Every week, I work about fifty hours, I take my two year old daughter to swimming classes on Wednesdays, I make healthy food for everyone at home, I practice yoga regularly, I volunteer teaching english to an undocumented woman who fled her country to save her life, I catch up with friends whenever I can and I spend quality time with my loved ones on weekends.
Most importantly, even though I am always tired, I am happy.
If ten years ago somebody had told me that this would be my life in my early thirties, I would have laughed very hard at their faces because back then I didn’t think I would ever be able to live a fulfilling life.
Ten years ago, the mere thought of graduating from college seemed impossible. Since I struggled with depression, high levels of anxiety and an unhealthy relationship with alcohol and drugs, I used to live my life in survival mode. I had no hope for the future. I did not believe in myself.
Although I always knew I had the intellectual capacity to do “big” things, I didn’t think I would ever develop the emotional strength to cope with life.
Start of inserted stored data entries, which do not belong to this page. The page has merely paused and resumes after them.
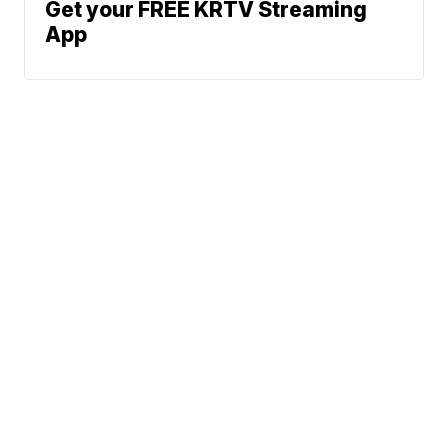
Get your FREE KRTV Streaming
App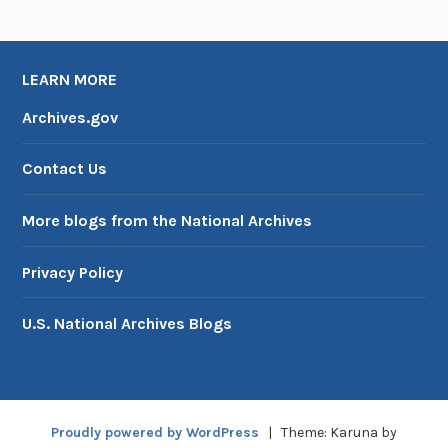
LEARN MORE
Archives.gov
Contact Us
More blogs from the National Archives
Privacy Policy
U.S. National Archives Blogs
Proudly powered by WordPress
|
Theme: Karuna by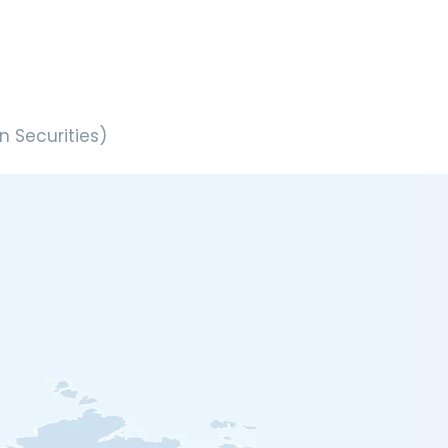
 Securities)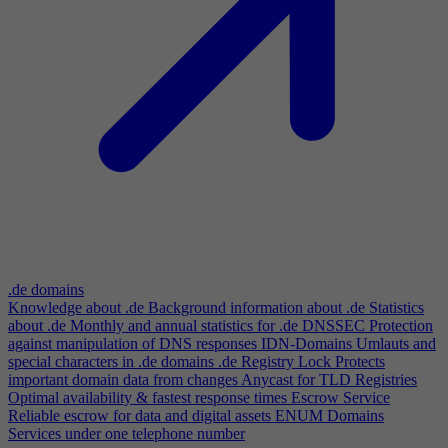
.de domains
Knowledge about .de
Background information about .de
Statistics
about .de
Monthly and annual statistics for .de
DNSSEC
Protection
against manipulation of DNS responses
IDN-Domains
Umlauts and
special characters in .de domains
.de Registry Lock
Protects
important domain data from changes
Anycast for TLD Registries
Optimal availability & fastest response times
Escrow Service
Reliable escrow for data and digital assets
ENUM Domains
Services under one telephone number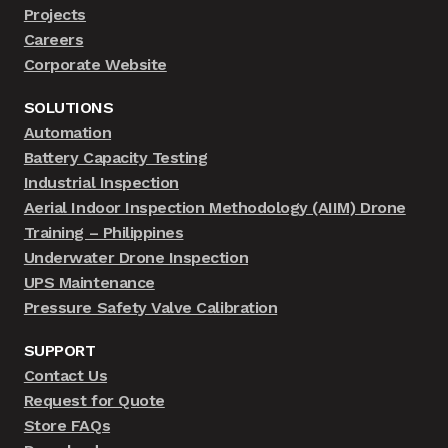
Projects
Careers
Corporate Website
SOLUTIONS
Automation
Battery Capacity Testing
Industrial Inspection
Aerial Indoor Inspection Methodology (AIIM) Drone
Training – Philippines
Underwater Drone Inspection
UPS Maintenance
Pressure Safety Valve Calibration
SUPPORT
Contact Us
Request for Quote
Store FAQs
All I wanted to do was escaping. I wanted to scape my own body, my family, my friends, my self. I hated who I was and was convinced that this would never change. I felt unloved because I always sought for love in the wrong places.
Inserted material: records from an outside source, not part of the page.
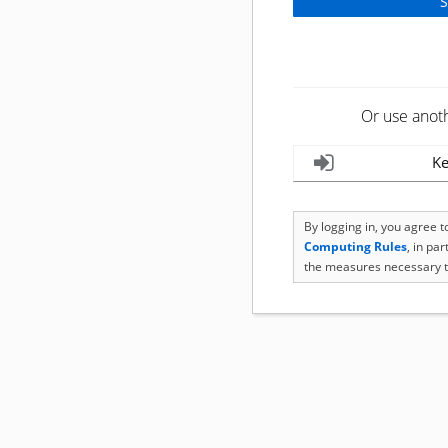
Or use anot
Ke
By logging in, you agree 
Computing Rules
, in pa
the measures necessary t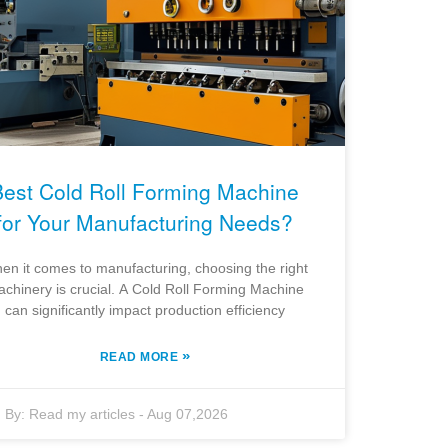
Best Cold Roll Forming Machine
for Your Manufacturing Needs?
en it comes to manufacturing, choosing the right
chinery is crucial. A Cold Roll Forming Machine
can significantly impact production efficiency
»
READ MORE
By:
Read my articles
-
Aug 07,2026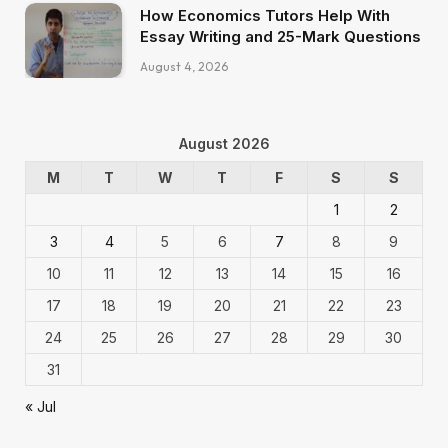
How Economics Tutors Help With
Essay Writing and 25-Mark Questions
August 4, 2026
August 2026
M
T
W
T
F
S
S
1
2
3
4
5
6
7
8
9
10
11
12
13
14
15
16
17
18
19
20
21
22
23
24
25
26
27
28
29
30
31
« Jul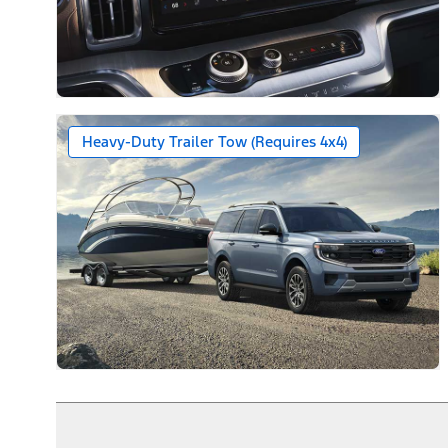
Heavy-Duty Trailer Tow (Requires 4x4)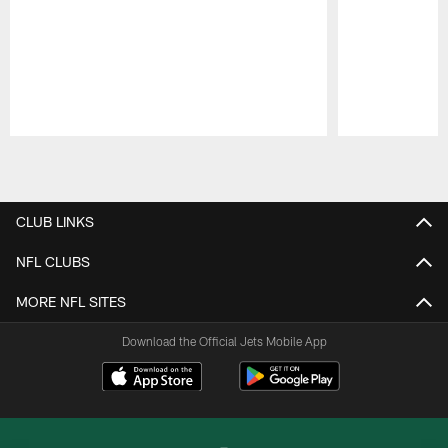
Pause
Play
CLUB LINKS
NFL CLUBS
MORE NFL SITES
Download the Official Jets Mobile App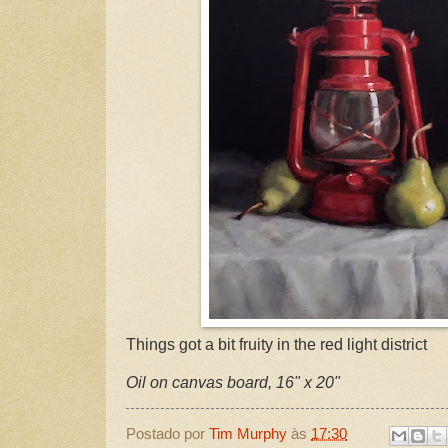
Things got a bit fruity in the red light district
Oil on canvas board, 16" x 20"
Postado por
Tim Murphy
às
17:30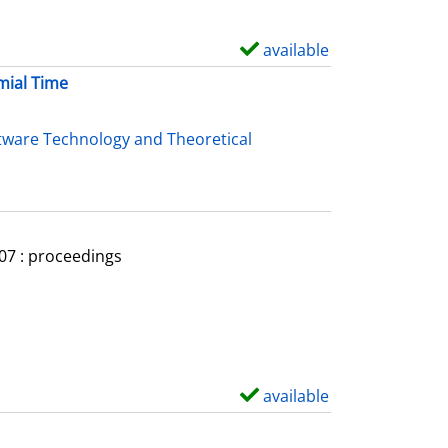
available
S
h
mial Time
o
w
tware Technology and Theoretical
d
e
t
a
007 : proceedings
i
l
s
available
S
h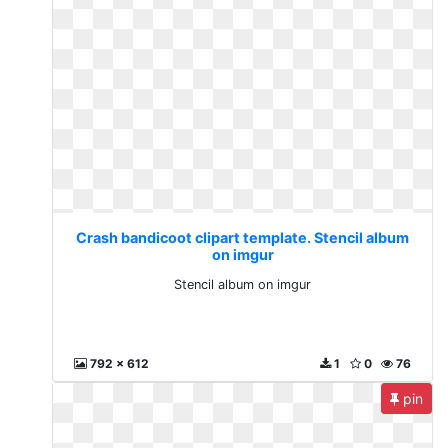
Crash bandicoot clipart template. Stencil album
on imgur
Stencil album on imgur
792 x 612
1
0
76
pin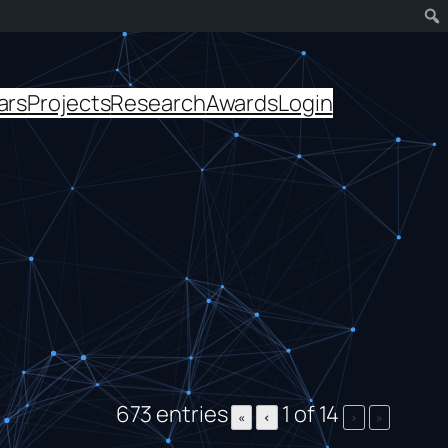
ars
Projects
Research
Awards
Login
673 entries
1 of 14
«
‹
›
»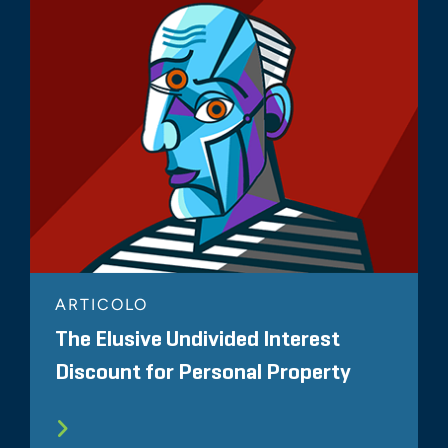
ARTICOLO
The Elusive Undivided Interest
Discount for Personal Property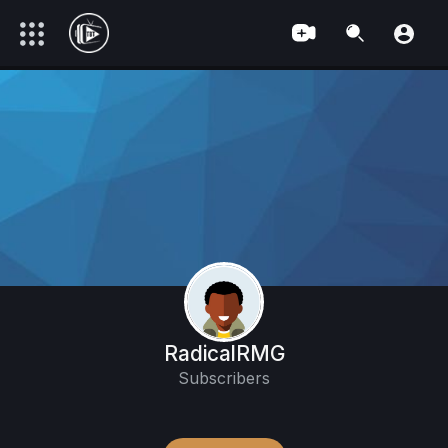
RadicalRMG
Subscribers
I am not sure about how I managed to change my life but I suspect it was a combination of resilience, stubbornness and resignation. I say resignation because after I survived a very serious suicide attempt at the age of nineteen, I was convinced that I would not be the one to decide when and how I would go out. I did not believe in God back then but I did believe in destiny and I knew I was destined to stick around a little longer. Resignation worked well for me.
I decided to write about all of this today because the work that I’m doing this summer has invited me to reflect upon my journey and be proud of where I have gotten. My pride is rooted in a combination of love for my own failures, my desire to tell the people who hurt me that I made it in spite of them, and the fact that today I love myself more than ever.
This journey has not been easy and I know it hasn’t ended. Along the way, I have felt lonely, I’ve made mistakes, I have hurt people and I’ve had to let go of people and habits which I used to think I loved.
But I’ve also looked at healthy love in the face. I have found strength in my wounds. I have found grace and joy in unexpected places. I have learned to own my past and to forgive myself for not being perfect.
I think I began to be happy the day I learned to love my story and stopped comparing myself to everyone else. I think that owning your journey is the only key to success.
Today I know that life is not hard for everybody. Life is just life. Life is full of complications, setbacks and lessons. It is full of joy and surprising challenges. It is full of difficult decisions, painful losses and insightful gains. Life is as much joy as it is sorrow.
So I toast to my life and yours. To your challenges and achievements. To our joys and our pains.
I am thankful for the opportunity of drowning in a hole and getting out of it.
Today, all the old confusion makes absolute sense.